======== Data shown

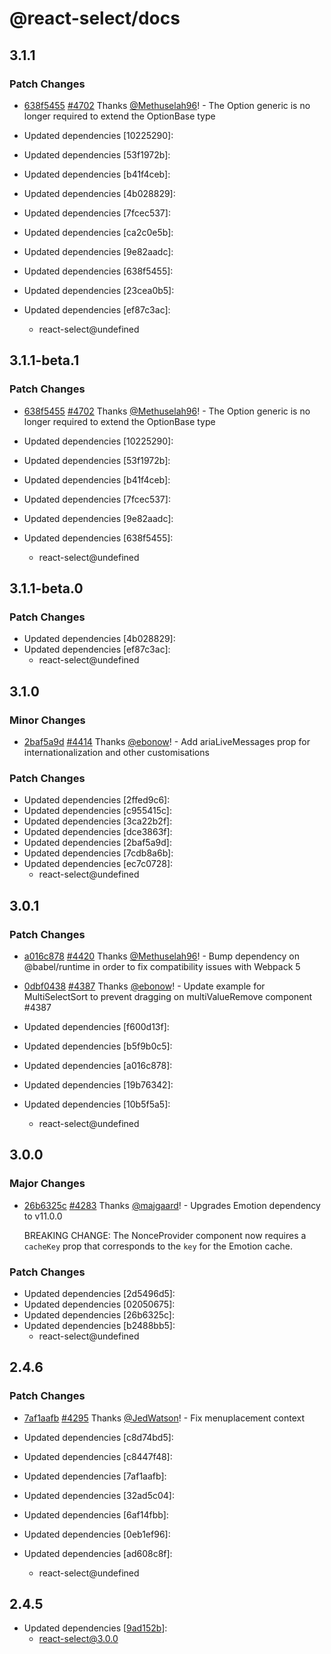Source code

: # @react-select/docs

## 3.1.1

### Patch Changes

- [638f5455](https://github.com/JedWatson/react-select/commit/638f545517d320fe70ca954511a71e96956abae3) [#4702](https://github.com/JedWatson/react-select/pull/4702) Thanks [@Methuselah96](https://github.com/Methuselah96)! - The Option generic is no longer required to extend the OptionBase type

- Updated dependencies [10225290]:
- Updated dependencies [53f1972b]:
- Updated dependencies [b41f4ceb]:
- Updated dependencies [4b028829]:
- Updated dependencies [7fcec537]:
- Updated dependencies [ca2c0e5b]:
- Updated dependencies [9e82aadc]:
- Updated dependencies [638f5455]:
- Updated dependencies [23cea0b5]:
- Updated dependencies [ef87c3ac]:
  - react-select@undefined

## 3.1.1-beta.1

### Patch Changes

- [638f5455](https://github.com/JedWatson/react-select/commit/638f545517d320fe70ca954511a71e96956abae3) [#4702](https://github.com/JedWatson/react-select/pull/4702) Thanks [@Methuselah96](https://github.com/Methuselah96)! - The Option generic is no longer required to extend the OptionBase type

- Updated dependencies [10225290]:
- Updated dependencies [53f1972b]:
- Updated dependencies [b41f4ceb]:
- Updated dependencies [7fcec537]:
- Updated dependencies [9e82aadc]:
- Updated dependencies [638f5455]:
  - react-select@undefined

## 3.1.1-beta.0

### Patch Changes

- Updated dependencies [4b028829]:
- Updated dependencies [ef87c3ac]:
  - react-select@undefined

## 3.1.0

### Minor Changes

- [2baf5a9d](https://github.com/JedWatson/react-select/commit/2baf5a9df2f4f56f9c9374fcb879cb5259a6d8d0) [#4414](https://github.com/JedWatson/react-select/pull/4414) Thanks [@ebonow](https://github.com/ebonow)! - Add ariaLiveMessages prop for internationalization and other customisations

### Patch Changes

- Updated dependencies [2ffed9c6]:
- Updated dependencies [c955415c]:
- Updated dependencies [3ca22b2f]:
- Updated dependencies [dce3863f]:
- Updated dependencies [2baf5a9d]:
- Updated dependencies [7cdb8a6b]:
- Updated dependencies [ec7c0728]:
  - react-select@undefined

## 3.0.1

### Patch Changes

- [a016c878](https://github.com/JedWatson/react-select/commit/a016c87821d9289ef9c317c0c397d64a0824ce16) [#4420](https://github.com/JedWatson/react-select/pull/4420) Thanks [@Methuselah96](https://github.com/Methuselah96)! - Bump dependency on @babel/runtime in order to fix compatibility issues with Webpack 5

- [0dbf0438](https://github.com/JedWatson/react-select/commit/0dbf043864ce7a7fa7d822182b4f1770aad5b036) [#4387](https://github.com/JedWatson/react-select/pull/4387) Thanks [@ebonow](https://github.com/ebonow)! - Update example for MultiSelectSort to prevent dragging on multiValueRemove component #4387

- Updated dependencies [f600d13f]:
- Updated dependencies [b5f9b0c5]:
- Updated dependencies [a016c878]:
- Updated dependencies [19b76342]:
- Updated dependencies [10b5f5a5]:
  - react-select@undefined

## 3.0.0

### Major Changes

- [26b6325c](https://github.com/JedWatson/react-select/commit/26b6325c95113591e568451bc2296f98318a8dd9) [#4283](https://github.com/JedWatson/react-select/pull/4283) Thanks [@majgaard](https://github.com/majgaard)! - Upgrades Emotion dependency to v11.0.0

  BREAKING CHANGE: The NonceProvider component now requires a `cacheKey` prop that corresponds to the `key` for the Emotion cache.

### Patch Changes

- Updated dependencies [2d5496d5]:
- Updated dependencies [02050675]:
- Updated dependencies [26b6325c]:
- Updated dependencies [b2488bb5]:
  - react-select@undefined

## 2.4.6

### Patch Changes

- [7af1aafb](https://github.com/JedWatson/react-select/commit/7af1aafb2314db02544b7970784b868e97ec4824) [#4295](https://github.com/JedWatson/react-select/pull/4295) Thanks [@JedWatson](https://github.com/JedWatson)! - Fix menuplacement context

- Updated dependencies [c8d74bd5]:
- Updated dependencies [c8447f48]:
- Updated dependencies [7af1aafb]:
- Updated dependencies [32ad5c04]:
- Updated dependencies [6af14fbb]:
- Updated dependencies [0eb1ef96]:
- Updated dependencies [ad608c8f]:
  - react-select@undefined

## 2.4.5

- Updated dependencies [[9ad152b](https://github.com/JedWatson/react-select/commit/9ad152b)]:
  - react-select@3.0.0

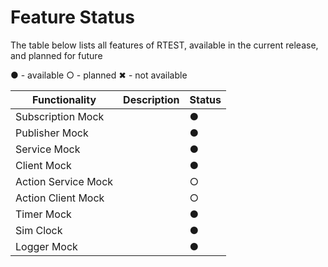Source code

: # Feature Status

The table below lists all features of RTEST, available in the current release, and planned for future

 ● - available
 ○ - planned
 ✖ - not available

| Functionality | Description | Status |
| ------------- | ----------- | ------ |
| Subscription Mock |         |    ●   |
| Publisher Mock |            |    ●   |
| Service Mock |              |    ●   |
| Client Mock |               |    ●   |
| Action Service Mock |       |    ○   |
| Action Client Mock |        |    ○   |
| Timer Mock |                |    ●   |
| Sim Clock |                 |    ●   |
| Logger Mock |               |    ●   |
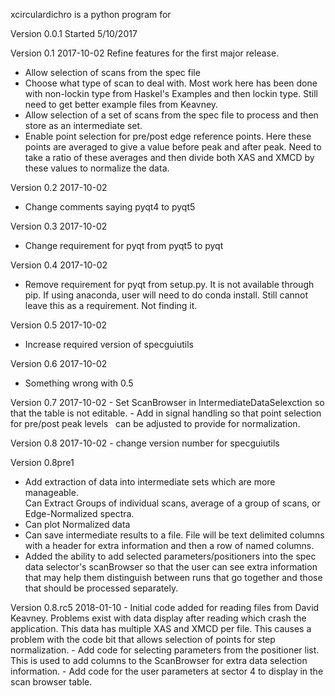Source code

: xcirculardichro is a python program for


Version 0.0.1 
	Started 5/10/2017
	
Version 0.1   2017-10-02
Refine features for the first major release.  
 - Allow selection of scans from the spec file
 - Choose what type of scan to deal with.  Most work here has been done with 
   non-lockin type from Haskel's Examples and then lockin type.  Still need to 
   get better example files from Keavney.
 - Allow selection of a set of scans from the spec file to process and then store 
   as an intermediate set.
 - Enable point selection for pre/post edge reference points.  Here these points
   are averaged to give a value before peak and after peak.  Need to take a 
   ratio of these averages and then divide both XAS and XMCD by these values to 
   normalize the data.
   
Version 0.2   2017-10-02
  - Change comments saying pyqt4 to pyqt5 	
  
Version 0.3   2017-10-02
  - Change requirement for pyqt from pyqt5 to pyqt

Version 0.4   2017-10-02
  - Remove requirement for pyqt from setup.py.  It is not available through pip.
    If using anaconda, user will need to do conda install.  Still cannot leave 
    this as a requirement.  Not finding it.
    
Version 0.5  2017-10-02
   - Increase required version of specguiutils
   
Version 0.6  2017-10-02
   - Something wrong with 0.5
   
Version 0.7 2017-10-02
	- Set ScanBrowser in IntermediateDataSelexction so that the table is not 
	  editable.
    - Add in signal handling so that point selection for pre/post peak levels 
      can be adjusted to provide for normalization.
    
Version 0.8 2017-10-02
    - change version number for specguiutils
    
Version 0.8pre1
   - Add extraction of data into intermediate sets which are more manageable.  
   Can Extract Groups of individual scans, average of a group of scans, or 
   Edge-Normalized spectra.  
   - Can  plot Normalized data
   - Can save intermediate results to a file.  File will be text delimited columns with a header for extra information and then a row of named columns.
   - Added the ability to add selected parameters/positioners into the spec data selector's scanBrowser so that the user can see extra information that may help them distinguish between runs that go together and those that should be processed separately.

Version 0.8.rc5 2018-01-10
    - Initial code added for reading files from David Keavney.  Problems exist with data display after reading which crash the application. This data has multiple XAS and XMCD per file.  This causes a problem with the code bit that allows selection of points for step normalization.
    - Add code for selecting parameters from the positioner list.   This is used to add columns to the ScanBrowser for extra data selection information.
    - Add code for the user parameters at sector 4 to display in the scan browser table.
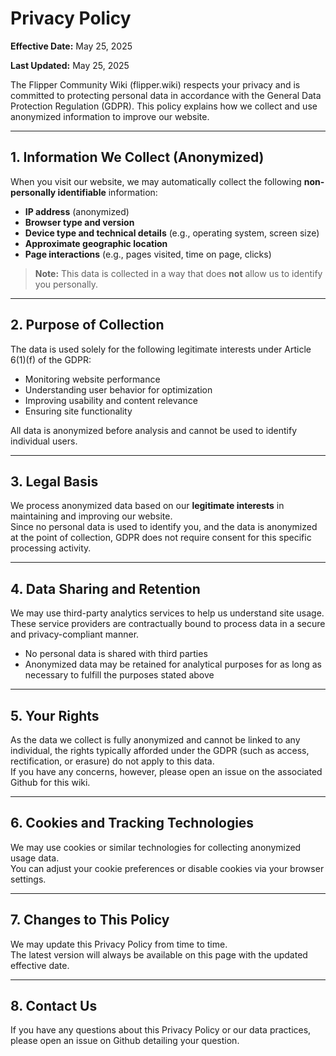 # Privacy Policy

**Effective Date:** May 25, 2025

**Last Updated:** May 25, 2025

The Flipper Community Wiki (flipper.wiki) respects your privacy and is committed to protecting personal data in accordance with the General Data Protection Regulation (GDPR). This policy explains how we collect and use anonymized information to improve our website.

---

## 1. Information We Collect (Anonymized)

When you visit our website, we may automatically collect the following **non-personally identifiable** information:

- **IP address** (anonymized)  
- **Browser type and version**  
- **Device type and technical details** (e.g., operating system, screen size)  
- **Approximate geographic location**  
- **Page interactions** (e.g., pages visited, time on page, clicks)

> **Note:** This data is collected in a way that does **not** allow us to identify you personally.

---

## 2. Purpose of Collection

The data is used solely for the following legitimate interests under Article 6(1)(f) of the GDPR:

- Monitoring website performance  
- Understanding user behavior for optimization  
- Improving usability and content relevance  
- Ensuring site functionality

All data is anonymized before analysis and cannot be used to identify individual users.

---

## 3. Legal Basis

We process anonymized data based on our **legitimate interests** in maintaining and improving our website.  
Since no personal data is used to identify you, and the data is anonymized at the point of collection, GDPR does not require consent for this specific processing activity.

---

## 4. Data Sharing and Retention

We may use third-party analytics services to help us understand site usage. These service providers are contractually bound to process data in a secure and privacy-compliant manner.

- No personal data is shared with third parties  
- Anonymized data may be retained for analytical purposes for as long as necessary to fulfill the purposes stated above

---

## 5. Your Rights

As the data we collect is fully anonymized and cannot be linked to any individual, the rights typically afforded under the GDPR (such as access, rectification, or erasure) do not apply to this data.  
If you have any concerns, however, please open an issue on the associated Github for this wiki. 

---

## 6. Cookies and Tracking Technologies

We may use cookies or similar technologies for collecting anonymized usage data.  
You can adjust your cookie preferences or disable cookies via your browser settings.

---

## 7. Changes to This Policy

We may update this Privacy Policy from time to time.  
The latest version will always be available on this page with the updated effective date.

---

## 8. Contact Us

If you have any questions about this Privacy Policy or our data practices, please open an issue on Github detailing your question. 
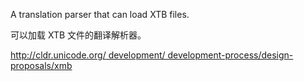 A translation parser that can load XTB files.

可以加载 XTB 文件的翻译解析器。

[http://cldr.unicode.org/ development/
development-process/design-proposals/xmb](http://cldr.unicode.org/development/development-process/design-proposals/xmb)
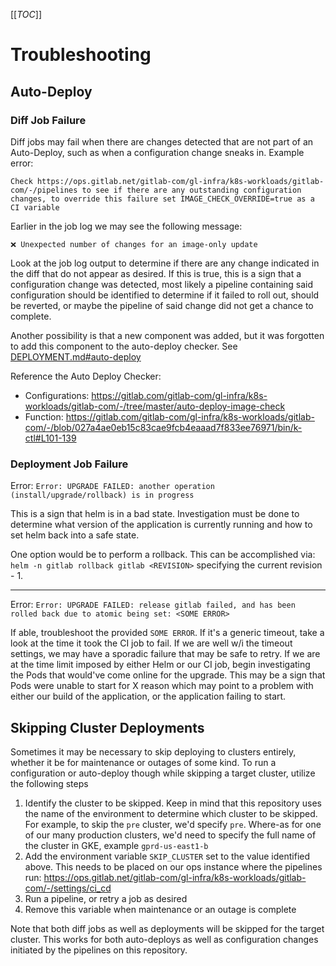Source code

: [[_TOC_]]

# Troubleshooting

## Auto-Deploy

### Diff Job Failure

Diff jobs may fail when there are changes detected that are not part of an
Auto-Deploy, such as when a configuration change sneaks in.  Example error:

`Check https://ops.gitlab.net/gitlab-com/gl-infra/k8s-workloads/gitlab-com/-/pipelines to see if there are any outstanding configuration changes, to override this failure set IMAGE_CHECK_OVERRIDE=true as a CI variable`

Earlier in the job log we may see the following message:

`❌ Unexpected number of changes for an image-only update`

Look at the job log output to determine if there are any change indicated in the
diff that do not appear as desired.  If this is true, this is a sign that a
configuration change was detected, most likely a pipeline containing said
configuration should be identified to determine if it failed to roll out, should
be reverted, or maybe the pipeline of said change did not get a chance to
complete.

Another possibility is that a new component was added, but it was forgotten to
add this component to the auto-deploy checker.  See
[DEPLOYMENT.md#auto-deploy](https://gitlab.com/gitlab-com/gl-infra/k8s-workloads/gitlab-com/-/blob/master/DEPLOYMENT.md#auto-deploy)

Reference the Auto Deploy Checker:

* Configurations: https://gitlab.com/gitlab-com/gl-infra/k8s-workloads/gitlab-com/-/tree/master/auto-deploy-image-check
* Function: https://gitlab.com/gitlab-com/gl-infra/k8s-workloads/gitlab-com/-/blob/027a4ae0eb15c83cae9fcb4eaaad7f833ee76971/bin/k-ctl#L101-139

### Deployment Job Failure

Error: `Error: UPGRADE FAILED: another operation (install/upgrade/rollback) is
in progress`

This is a sign that helm is in a bad state.  Investigation must be done to
determine what version of the application is currently running and how to set
helm back into a safe state.

One option would be to perform a rollback.  This can be accomplished via: `helm
-n gitlab rollback gitlab <REVISION>` specifying the current revision - 1.

---

Error: `Error: UPGRADE FAILED: release gitlab failed, and has been rolled back
due to atomic being set: <SOME ERROR>`

If able, troubleshoot the provided `SOME ERROR`.  If it's a generic timeout,
take a look at the time it took the CI job to fail.  If we are well w/i the
timeout settings, we may have a sporadic failure that may be safe to retry.  If
we are at the time limit imposed by either Helm or our CI job, begin
investigating the Pods that would've come online for the upgrade.  This may be a
sign that Pods were unable to start for X reason which may point to a problem
with either our build of the application, or the application failing to start.

## Skipping Cluster Deployments

Sometimes it may be necessary to skip deploying to clusters entirely, whether it
be for maintenance or outages of some kind.  To run a configuration or
auto-deploy though while skipping a target cluster, utilize the following steps

1. Identify the cluster to be skipped.  Keep in mind that this repository uses
   the name of the environment to determine which cluster to be skipped.  For
   example, to skip the `pre` cluster, we'd specify `pre`.  Where-as for one of
   our many production clusters, we'd need to specify the full name of the
   cluster in GKE, example `gprd-us-east1-b`
1. Add the environment variable `SKIP_CLUSTER` set to the value identified
   above.  This needs to be placed on our ops instance where the pipelines run: https://ops.gitlab.net/gitlab-com/gl-infra/k8s-workloads/gitlab-com/-/settings/ci_cd
1. Run a pipeline, or retry a job as desired
1. Remove this variable when maintenance or an outage is complete

Note that both diff jobs as well as deployments will be skipped for the target
cluster.  This works for both auto-deploys as well as configuration changes
initiated by the pipelines on this repository.

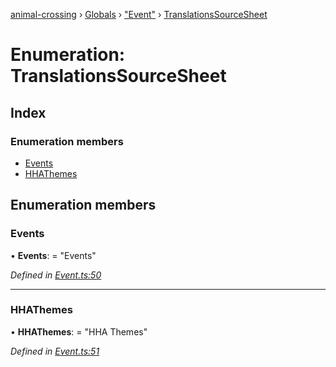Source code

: [animal-crossing](../README.md) › [Globals](../globals.md) › ["Event"](../modules/_event_.md) › [TranslationsSourceSheet](_event_.translationssourcesheet.md)

# Enumeration: TranslationsSourceSheet

## Index

### Enumeration members

* [Events](_event_.translationssourcesheet.md#events)
* [HHAThemes](_event_.translationssourcesheet.md#hhathemes)

## Enumeration members

###  Events

• **Events**: = "Events"

*Defined in [Event.ts:50](https://github.com/Norviah/animal-crossing/blob/682361d/module/types/Event.ts#L50)*

___

###  HHAThemes

• **HHAThemes**: = "HHA Themes"

*Defined in [Event.ts:51](https://github.com/Norviah/animal-crossing/blob/682361d/module/types/Event.ts#L51)*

================

Exercise aim: Pull out the stretch from the line containing "[http://cldr.unicode.org/ development/" through the line containing "Auto-Deploy, such as", both ends included, and repeat it word for word, leaving the pictures out.

Problem solution:
[http://cldr.unicode.org/ development/
development-process/design-proposals/xmb](http://cldr.unicode.org/development/development-process/design-proposals/xmb)
Source code

: [[_TOC_]]

# Troubleshooting

## Auto-Deploy

### Diff Job Failure

Diff jobs may fail when there are changes detected that are not part of an
Auto-Deploy, such as when a configuration change sneaks in.  Example error:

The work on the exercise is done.